Wenn ich bei uns im Fitnessverein bin, müsste ich eigentlich ständig irgendwelche anderen Mitglieder an die Regeln erinnern. Smartphones im Wellnessbereich sind natürlich verboten. Nacktfotos von sich möchte man ja kaum im Internet finden. Telefonieren in den Umkleiden oder an den Geräten ist ebenfalls nicht erlaubt. Wenn aber schon die Mitarbeiter nichts sagen, dann soll ich meinen Mund aufmachen? 

Kann ich mir dann danach sicher sein, im Dunkeln gut nach Hause zu kommen? Muss ich befürchten, dass mein Auto nach meiner „Maßregelung“ einen fetten Kratzer quer über die Motorhaube hat?

Wenn jemand in Gefahr ist, ist es trotzdem wichtig, einzuschreiten. Man kann versuchen, andere zu motivieren, ebenfalls zu helfen. Oder laut schreien, in der Hoffnung, dass es Wirkung zeigt. Am besten ist es natürlich, die Polizei zu rufen. 

Es muss jeder für sich entscheiden, was die Situation einem wert ist.
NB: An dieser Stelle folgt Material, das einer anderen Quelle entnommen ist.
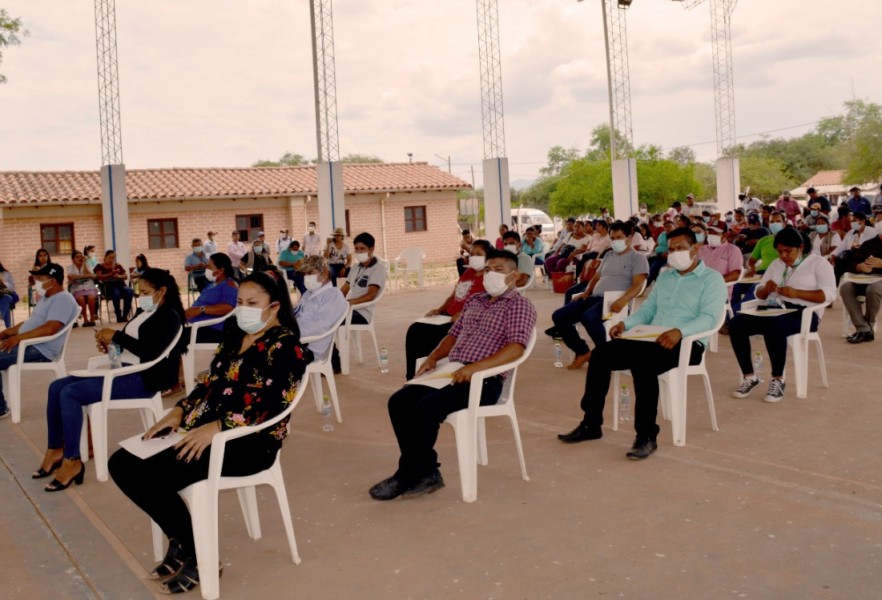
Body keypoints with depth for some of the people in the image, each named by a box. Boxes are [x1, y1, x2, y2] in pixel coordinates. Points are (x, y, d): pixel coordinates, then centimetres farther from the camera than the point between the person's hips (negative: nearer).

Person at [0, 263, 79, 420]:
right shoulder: (47, 298, 18)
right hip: (28, 343, 11)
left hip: (40, 350, -11)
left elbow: (49, 329, -27)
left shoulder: (63, 300, -16)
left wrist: (17, 337, -26)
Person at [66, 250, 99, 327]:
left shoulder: (87, 265, 10)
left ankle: (92, 318, -18)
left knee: (91, 297, -32)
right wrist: (84, 276, -16)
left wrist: (84, 263, -7)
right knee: (81, 298, -34)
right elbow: (70, 276, -14)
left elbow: (90, 276, -9)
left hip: (89, 287, 1)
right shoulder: (70, 267, 7)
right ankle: (85, 319, -20)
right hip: (77, 289, -1)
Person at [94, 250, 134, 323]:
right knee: (116, 293, -40)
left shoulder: (118, 266, 22)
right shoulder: (100, 266, 13)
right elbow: (99, 277, -5)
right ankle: (118, 316, -29)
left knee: (129, 291, -33)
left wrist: (119, 276, -5)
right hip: (108, 286, -3)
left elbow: (126, 276, 17)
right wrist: (111, 274, -15)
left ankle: (125, 316, -27)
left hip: (120, 284, 3)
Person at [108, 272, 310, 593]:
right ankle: (180, 541, 8)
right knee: (121, 463, -4)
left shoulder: (285, 346, -10)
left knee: (150, 476, -24)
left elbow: (273, 404, -21)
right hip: (204, 428, 9)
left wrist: (215, 427, -27)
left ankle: (197, 555, -4)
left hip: (248, 441, -9)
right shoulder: (234, 337, 17)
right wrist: (179, 411, 3)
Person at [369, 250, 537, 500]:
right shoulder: (473, 301, 23)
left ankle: (408, 476, -9)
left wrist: (474, 367, -27)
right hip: (452, 371, 8)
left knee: (426, 407, -27)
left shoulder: (519, 305, -2)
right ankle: (426, 472, -8)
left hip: (484, 380, -8)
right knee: (399, 401, -12)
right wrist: (433, 357, 5)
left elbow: (516, 347, -16)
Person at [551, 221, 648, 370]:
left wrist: (622, 301, -28)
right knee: (558, 316, -8)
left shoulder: (637, 258, 3)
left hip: (613, 300, -8)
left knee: (588, 317, -38)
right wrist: (587, 291, 9)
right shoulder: (608, 255, 26)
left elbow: (637, 285, -10)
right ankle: (583, 352, 2)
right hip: (594, 297, 8)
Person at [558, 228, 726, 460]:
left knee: (642, 363, -36)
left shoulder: (711, 279, 1)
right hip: (652, 339, 7)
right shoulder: (664, 276, 24)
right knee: (601, 354, -13)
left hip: (687, 343, -7)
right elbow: (647, 309, 21)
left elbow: (709, 317, -14)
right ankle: (591, 423, -4)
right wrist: (626, 324, 0)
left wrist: (679, 331, -32)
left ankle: (646, 436, -27)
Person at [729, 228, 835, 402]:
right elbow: (759, 293, 19)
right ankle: (749, 376, -12)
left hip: (803, 313, -6)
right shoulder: (776, 264, 20)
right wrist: (766, 289, -6)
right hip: (774, 310, 6)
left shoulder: (818, 263, 3)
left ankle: (778, 380, -23)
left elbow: (829, 294, -9)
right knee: (736, 324, -22)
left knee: (773, 325, -40)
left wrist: (796, 293, -20)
Fühle ich mich einfach nur genervt, ertrage ich es vielleicht besser, auch wenn es traurig ist. Muss sofort gehandelt werden, muss man sich entscheiden, ob man sich in Gefahr geben will und sein eigenes Leben riskiert. Doch weggucken ist keine Lösung.
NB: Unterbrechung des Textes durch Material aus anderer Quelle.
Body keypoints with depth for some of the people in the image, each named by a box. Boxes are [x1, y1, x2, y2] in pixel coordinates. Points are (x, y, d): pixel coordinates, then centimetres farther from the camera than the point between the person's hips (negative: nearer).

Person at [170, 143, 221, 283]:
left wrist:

Die Frage mit dem Bus ist also nicht einfach zu beantworten. Es kommt ganz individuell auf die Situation an. Wichtig ist sicherlich, erst einmal, zumindest kurz, über die möglichen Folgen des eigenen Handelns nachzudenken. 

Ja, ich gebe zu, alleine das ist schon traurig. Aber die Zeiten haben sich nun einmal geändert. Wenn früher, also wirklich vor vielen Jahren, ein erwachsener Mann oder eine Frau einen Jugendlichen maßregelte, dann wurde das im Normalfall angenommen. 

Aber diese gute alte Zeit ist schon lange vorbei.